Data for review section start

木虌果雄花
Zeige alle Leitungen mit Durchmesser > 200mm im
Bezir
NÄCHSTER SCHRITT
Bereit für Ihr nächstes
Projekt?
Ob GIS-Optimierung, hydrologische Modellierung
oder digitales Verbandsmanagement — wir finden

Data for review section end

Please retype each entry above exactly as it is written.

木虌果雄花
Zeige alle Leitungen mit Durchmesser > 200mm im
Bezir
NÄCHSTER SCHRITT
Bereit für Ihr nächstes
Projekt?
Ob GIS-Optimierung, hydrologische Modellierung
oder digitales Verbandsmanagement — wir finden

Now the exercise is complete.